Would you write out the listing verbatim and skip every picture in it?

■ GIVEN MATERIAL
◇ ◇ ◇ ◇ ◇ ◇ ◇

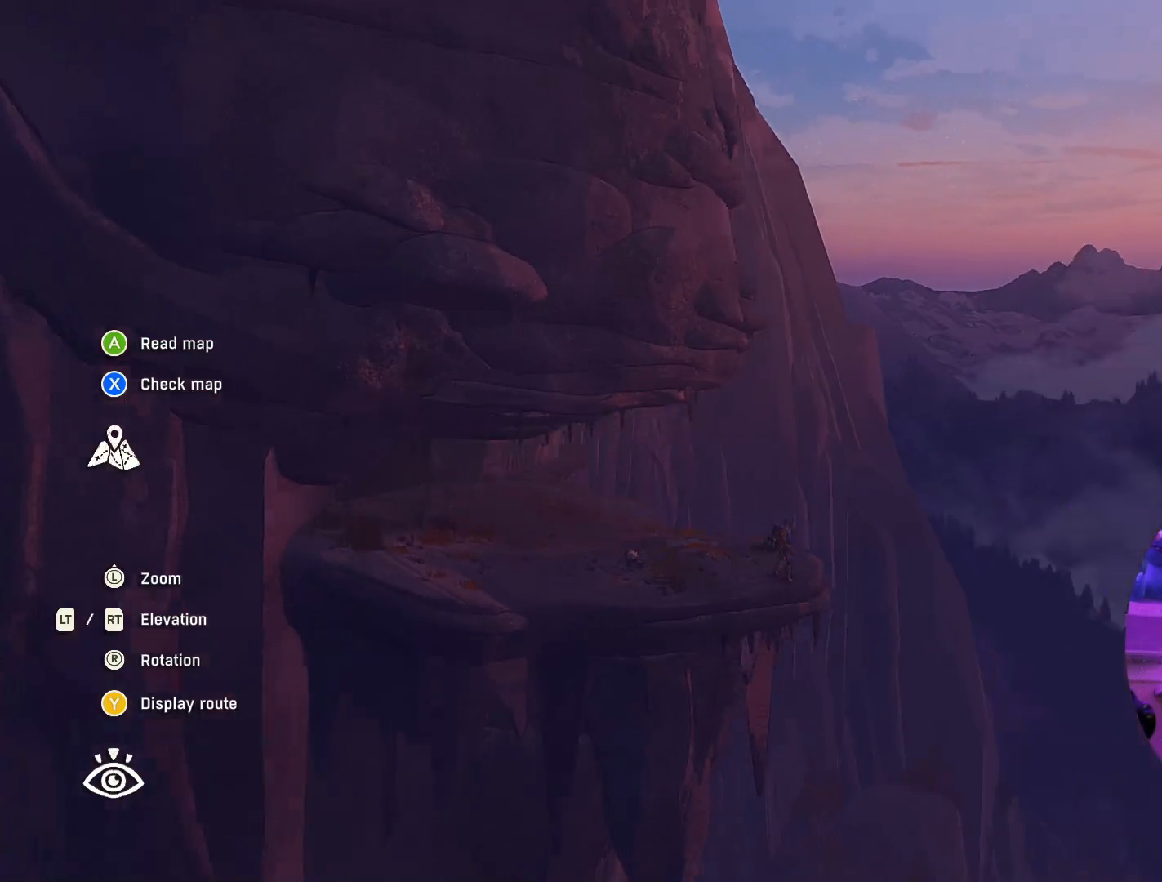
{"buttons": [], "left_stick": "center", "right_stick": "down", "events": [[117, "right_stick", "down"]]}
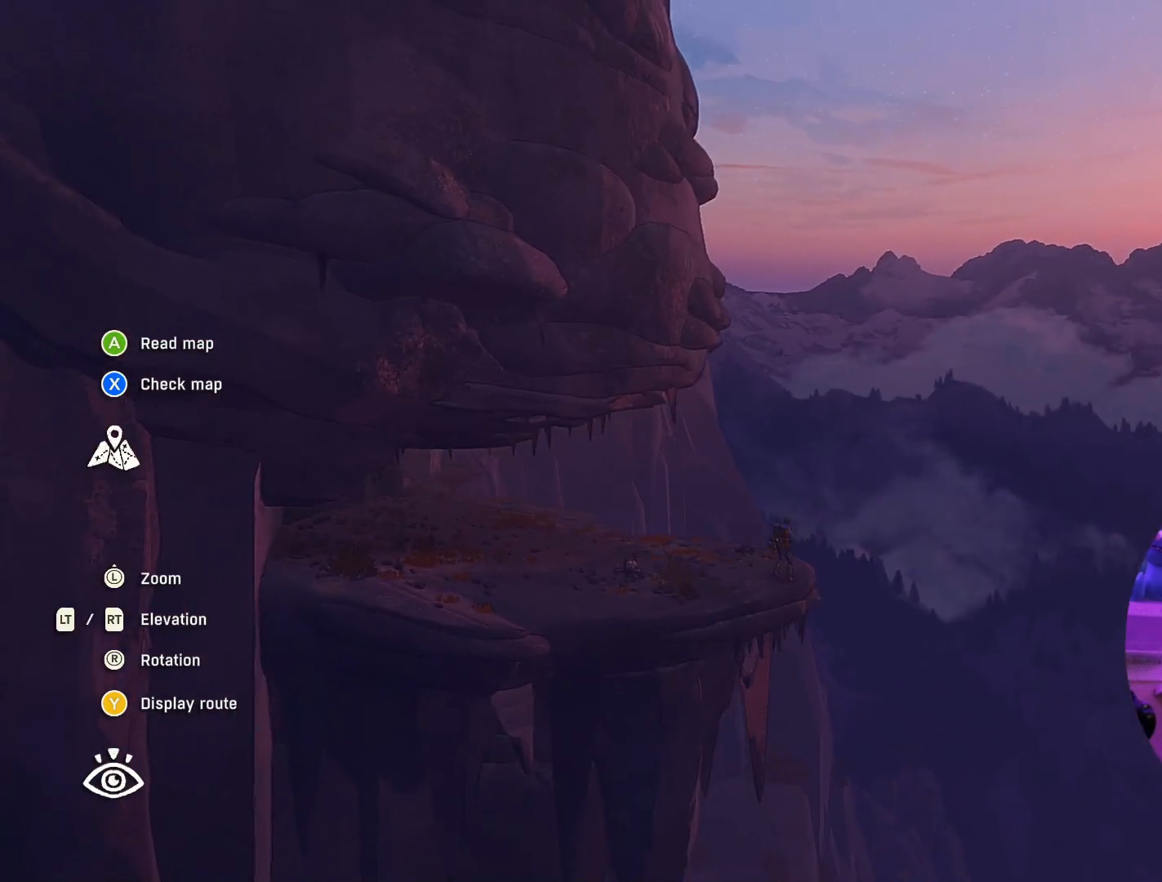
{"buttons": [], "left_stick": "up-right", "right_stick": "down", "events": [[100, "left_stick", "up"], [300, "right_stick", "right"], [317, "left_stick", "up-right"], [383, "right_stick", "down"]]}
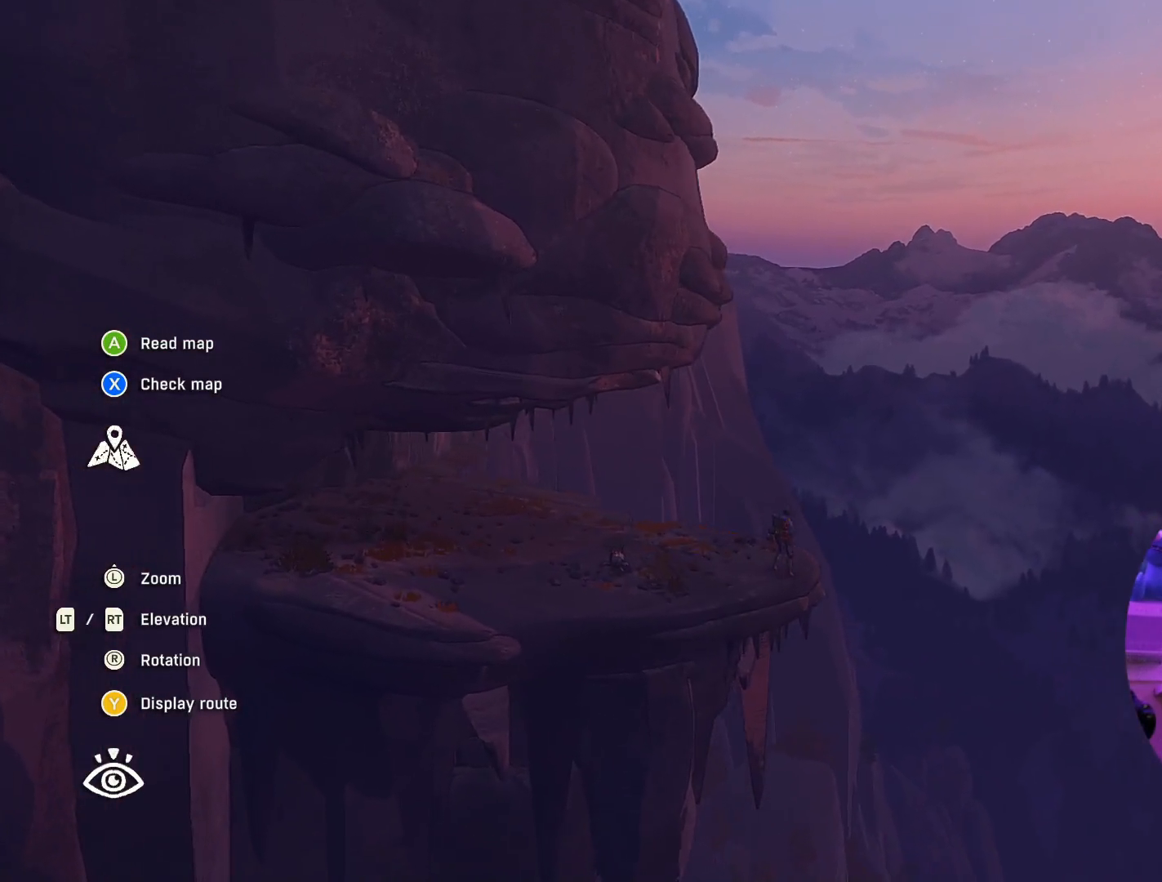
{"buttons": [], "left_stick": "up-right", "right_stick": "down-left", "events": [[183, "right_stick", "down-left"]]}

◇ ◇ ◇ ◇ ◇ ◇ ◇

■ RESPONSE TO THE TASK
{"buttons": [], "left_stick": "center", "right_stick": "down", "events": [[117, "right_stick", "down"]]}
{"buttons": [], "left_stick": "up-right", "right_stick": "down", "events": [[100, "left_stick", "up"], [300, "right_stick", "right"], [317, "left_stick", "up-right"], [383, "right_stick", "down"]]}
{"buttons": [], "left_stick": "up-right", "right_stick": "down-left", "events": [[183, "right_stick", "down-left"]]}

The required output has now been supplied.